My employer wants to upgrade the electrical service at one of his facilities, located immediately north of Toronto, from 1000 KVA to 3000 KVA. The new outdoor transformer cost of about $70,000 is to be paid by my employer, though ownership of the transformer remains with the utility. The utility, in turn, insures the transformer, maintains it and guarantees a 6 hour replacement time should the transformer fail. A credit would be issued for the salvage of the old transformer. Should we choose to buy our own transformer, we would be responsible for its care and failure contigency as well the extra cost of HV primary switch gear.
Regardless whether a privately owned or utility owned transformer is used, an "upstream charge" of $135,000 is to be levied. According to the utility's planning engineer, this charge, prorated by the size of the upgraded service, is to offset costs to the utility's distribution infrastructure in the future. The primary feed supplying the existing transformer is large enough to accomodate the new, larger transformer, so this charge is not for immediate upgrades necessary for the service upgrade we desire.
Other charges include metering, decommissioning the old service and re-routing of the existing underground HV feed. All this at premium labour rates, as the work can only be done on weekends.
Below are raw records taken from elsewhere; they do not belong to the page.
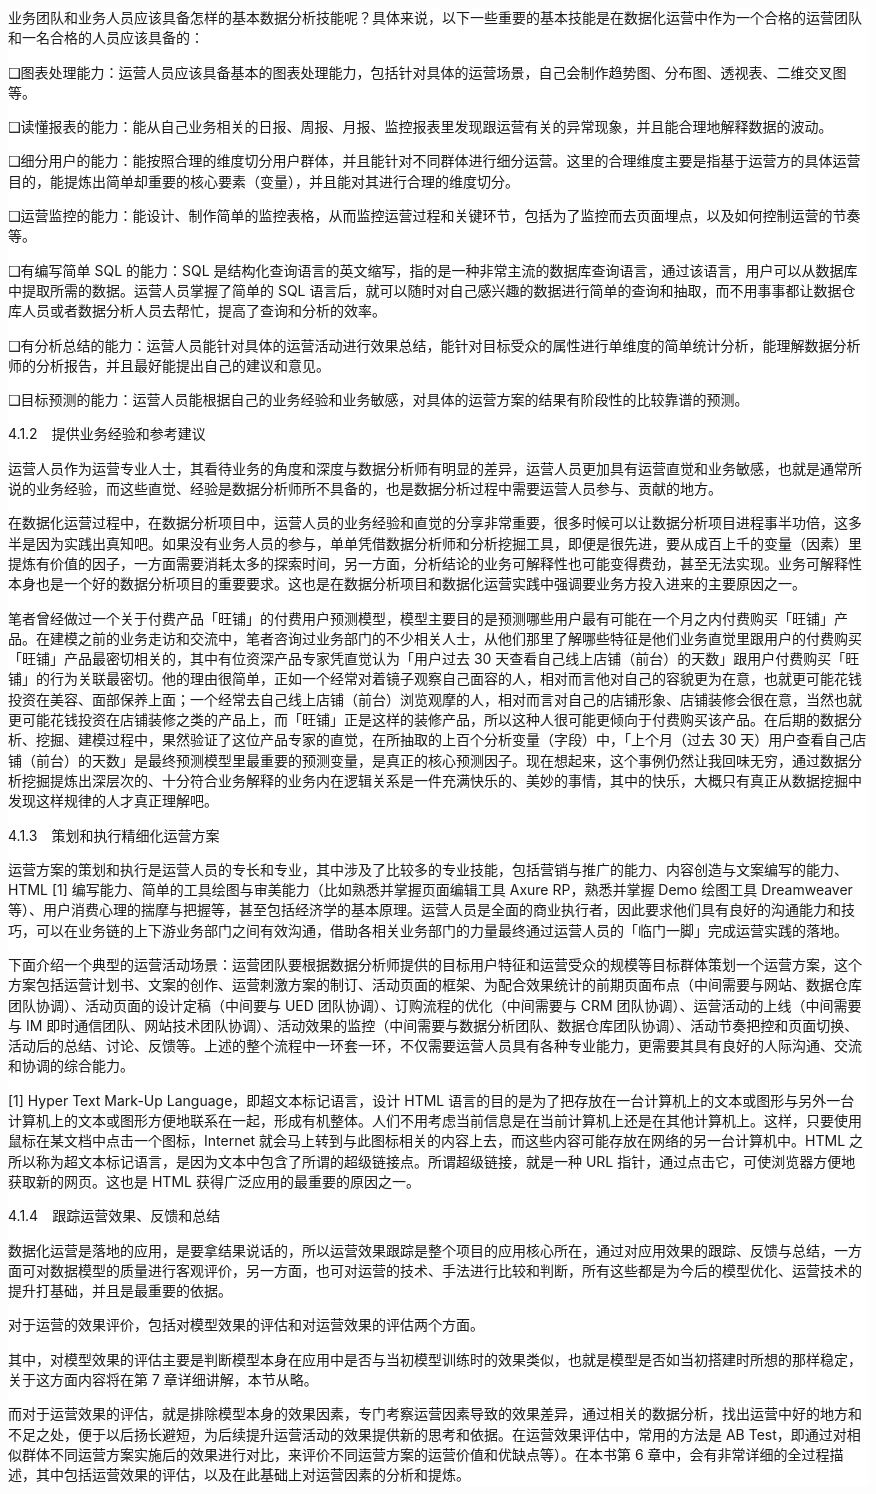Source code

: 业务团队和业务人员应该具备怎样的基本数据分析技能呢？具体来说，以下一些重要的基本技能是在数据化运营中作为一个合格的运营团队和一名合格的人员应该具备的：

❑图表处理能力：运营人员应该具备基本的图表处理能力，包括针对具体的运营场景，自己会制作趋势图、分布图、透视表、二维交叉图等。

❑读懂报表的能力：能从自己业务相关的日报、周报、月报、监控报表里发现跟运营有关的异常现象，并且能合理地解释数据的波动。

❑细分用户的能力：能按照合理的维度切分用户群体，并且能针对不同群体进行细分运营。这里的合理维度主要是指基于运营方的具体运营目的，能提炼出简单却重要的核心要素（变量），并且能对其进行合理的维度切分。

❑运营监控的能力：能设计、制作简单的监控表格，从而监控运营过程和关键环节，包括为了监控而去页面埋点，以及如何控制运营的节奏等。

❑有编写简单 SQL 的能力：SQL 是结构化查询语言的英文缩写，指的是一种非常主流的数据库查询语言，通过该语言，用户可以从数据库中提取所需的数据。运营人员掌握了简单的 SQL 语言后，就可以随时对自己感兴趣的数据进行简单的查询和抽取，而不用事事都让数据仓库人员或者数据分析人员去帮忙，提高了查询和分析的效率。

❑有分析总结的能力：运营人员能针对具体的运营活动进行效果总结，能针对目标受众的属性进行单维度的简单统计分析，能理解数据分析师的分析报告，并且最好能提出自己的建议和意见。

❑目标预测的能力：运营人员能根据自己的业务经验和业务敏感，对具体的运营方案的结果有阶段性的比较靠谱的预测。

4.1.2　提供业务经验和参考建议

运营人员作为运营专业人士，其看待业务的角度和深度与数据分析师有明显的差异，运营人员更加具有运营直觉和业务敏感，也就是通常所说的业务经验，而这些直觉、经验是数据分析师所不具备的，也是数据分析过程中需要运营人员参与、贡献的地方。

在数据化运营过程中，在数据分析项目中，运营人员的业务经验和直觉的分享非常重要，很多时候可以让数据分析项目进程事半功倍，这多半是因为实践出真知吧。如果没有业务人员的参与，单单凭借数据分析师和分析挖掘工具，即便是很先进，要从成百上千的变量（因素）里提炼有价值的因子，一方面需要消耗太多的探索时间，另一方面，分析结论的业务可解释性也可能变得费劲，甚至无法实现。业务可解释性本身也是一个好的数据分析项目的重要要求。这也是在数据分析项目和数据化运营实践中强调要业务方投入进来的主要原因之一。

笔者曾经做过一个关于付费产品「旺铺」的付费用户预测模型，模型主要目的是预测哪些用户最有可能在一个月之内付费购买「旺铺」产品。在建模之前的业务走访和交流中，笔者咨询过业务部门的不少相关人士，从他们那里了解哪些特征是他们业务直觉里跟用户的付费购买「旺铺」产品最密切相关的，其中有位资深产品专家凭直觉认为「用户过去 30 天查看自己线上店铺（前台）的天数」跟用户付费购买「旺铺」的行为关联最密切。他的理由很简单，正如一个经常对着镜子观察自己面容的人，相对而言他对自己的容貌更为在意，也就更可能花钱投资在美容、面部保养上面；一个经常去自己线上店铺（前台）浏览观摩的人，相对而言对自己的店铺形象、店铺装修会很在意，当然也就更可能花钱投资在店铺装修之类的产品上，而「旺铺」正是这样的装修产品，所以这种人很可能更倾向于付费购买该产品。在后期的数据分析、挖掘、建模过程中，果然验证了这位产品专家的直觉，在所抽取的上百个分析变量（字段）中，「上个月（过去 30 天）用户查看自己店铺（前台）的天数」是最终预测模型里最重要的预测变量，是真正的核心预测因子。现在想起来，这个事例仍然让我回味无穷，通过数据分析挖掘提炼出深层次的、十分符合业务解释的业务内在逻辑关系是一件充满快乐的、美妙的事情，其中的快乐，大概只有真正从数据挖掘中发现这样规律的人才真正理解吧。

4.1.3　策划和执行精细化运营方案

运营方案的策划和执行是运营人员的专长和专业，其中涉及了比较多的专业技能，包括营销与推广的能力、内容创造与文案编写的能力、HTML [1] 编写能力、简单的工具绘图与审美能力（比如熟悉并掌握页面编辑工具 Axure RP，熟悉并掌握 Demo 绘图工具 Dreamweaver 等）、用户消费心理的揣摩与把握等，甚至包括经济学的基本原理。运营人员是全面的商业执行者，因此要求他们具有良好的沟通能力和技巧，可以在业务链的上下游业务部门之间有效沟通，借助各相关业务部门的力量最终通过运营人员的「临门一脚」完成运营实践的落地。

下面介绍一个典型的运营活动场景：运营团队要根据数据分析师提供的目标用户特征和运营受众的规模等目标群体策划一个运营方案，这个方案包括运营计划书、文案的创作、运营刺激方案的制订、活动页面的框架、为配合效果统计的前期页面布点（中间需要与网站、数据仓库团队协调）、活动页面的设计定稿（中间要与 UED 团队协调）、订购流程的优化（中间需要与 CRM 团队协调）、运营活动的上线（中间需要与 IM 即时通信团队、网站技术团队协调）、活动效果的监控（中间需要与数据分析团队、数据仓库团队协调）、活动节奏把控和页面切换、活动后的总结、讨论、反馈等。上述的整个流程中一环套一环，不仅需要运营人员具有各种专业能力，更需要其具有良好的人际沟通、交流和协调的综合能力。

[1] Hyper Text Mark-Up Language，即超文本标记语言，设计 HTML 语言的目的是为了把存放在一台计算机上的文本或图形与另外一台计算机上的文本或图形方便地联系在一起，形成有机整体。人们不用考虑当前信息是在当前计算机上还是在其他计算机上。这样，只要使用鼠标在某文档中点击一个图标，Internet 就会马上转到与此图标相关的内容上去，而这些内容可能存放在网络的另一台计算机中。HTML 之所以称为超文本标记语言，是因为文本中包含了所谓的超级链接点。所谓超级链接，就是一种 URL 指针，通过点击它，可使浏览器方便地获取新的网页。这也是 HTML 获得广泛应用的最重要的原因之一。

4.1.4　跟踪运营效果、反馈和总结

数据化运营是落地的应用，是要拿结果说话的，所以运营效果跟踪是整个项目的应用核心所在，通过对应用效果的跟踪、反馈与总结，一方面可对数据模型的质量进行客观评价，另一方面，也可对运营的技术、手法进行比较和判断，所有这些都是为今后的模型优化、运营技术的提升打基础，并且是最重要的依据。

对于运营的效果评价，包括对模型效果的评估和对运营效果的评估两个方面。

其中，对模型效果的评估主要是判断模型本身在应用中是否与当初模型训练时的效果类似，也就是模型是否如当初搭建时所想的那样稳定，关于这方面内容将在第 7 章详细讲解，本节从略。

而对于运营效果的评估，就是排除模型本身的效果因素，专门考察运营因素导致的效果差异，通过相关的数据分析，找出运营中好的地方和不足之处，便于以后扬长避短，为后续提升运营活动的效果提供新的思考和依据。在运营效果评估中，常用的方法是 AB Test，即通过对相似群体不同运营方案实施后的效果进行对比，来评价不同运营方案的运营价值和优缺点等）。在本书第 6 章中，会有非常详细的全过程描述，其中包括运营效果的评估，以及在此基础上对运营因素的分析和提炼。
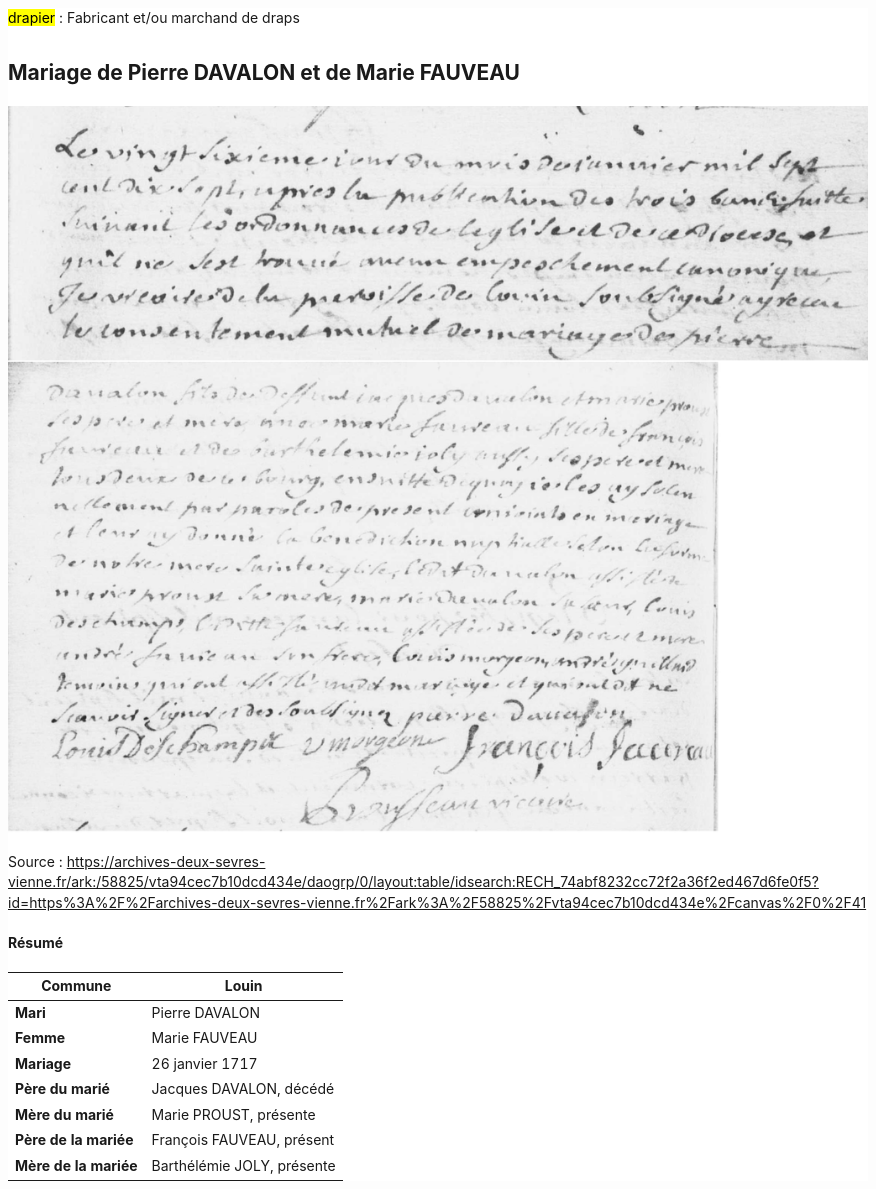<mark>drapier</mark> : Fabricant et/ou marchand de draps

## Mariage de Pierre DAVALON et de Marie FAUVEAU <a name="desvallonfauveau"/>

<img src="./ActeMariage/desvallon_fauveau.png"/>

Source : https://archives-deux-sevres-vienne.fr/ark:/58825/vta94cec7b10dcd434e/daogrp/0/layout:table/idsearch:RECH_74abf8232cc72f2a36f2ed467d6fe0f5?id=https%3A%2F%2Farchives-deux-sevres-vienne.fr%2Fark%3A%2F58825%2Fvta94cec7b10dcd434e%2Fcanvas%2F0%2F41

#### Résumé

| Commune                           | Louin                      |
| --------------------------------- | -------------------------- |
| **Mari**                          | Pierre DAVALON             |
| **Femme**                         | Marie FAUVEAU              |
| **Mariage**                       | 26 janvier 1717            |
| **Père du marié**                 | Jacques DAVALON, décédé    |
| **Mère du marié**                 | Marie PROUST, présente     |
| **Père de la mariée**             | François FAUVEAU, présent  |
| **Mère de la mariée**             | Barthélémie JOLY, présente |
Of course, the cost of the new LV switchgear and tying into the facilities distribution wiring is extra as is the cost of the transformer pad and incidental civil work.
At just over $400,000, all in (transformer, upstream charge, LV switchgear, et.al.), a strong incentive is created to delay or relocate the planned expansion in production that's driving this upgrade.
Anyone experience similar seemingly high industrial service upgrade costs?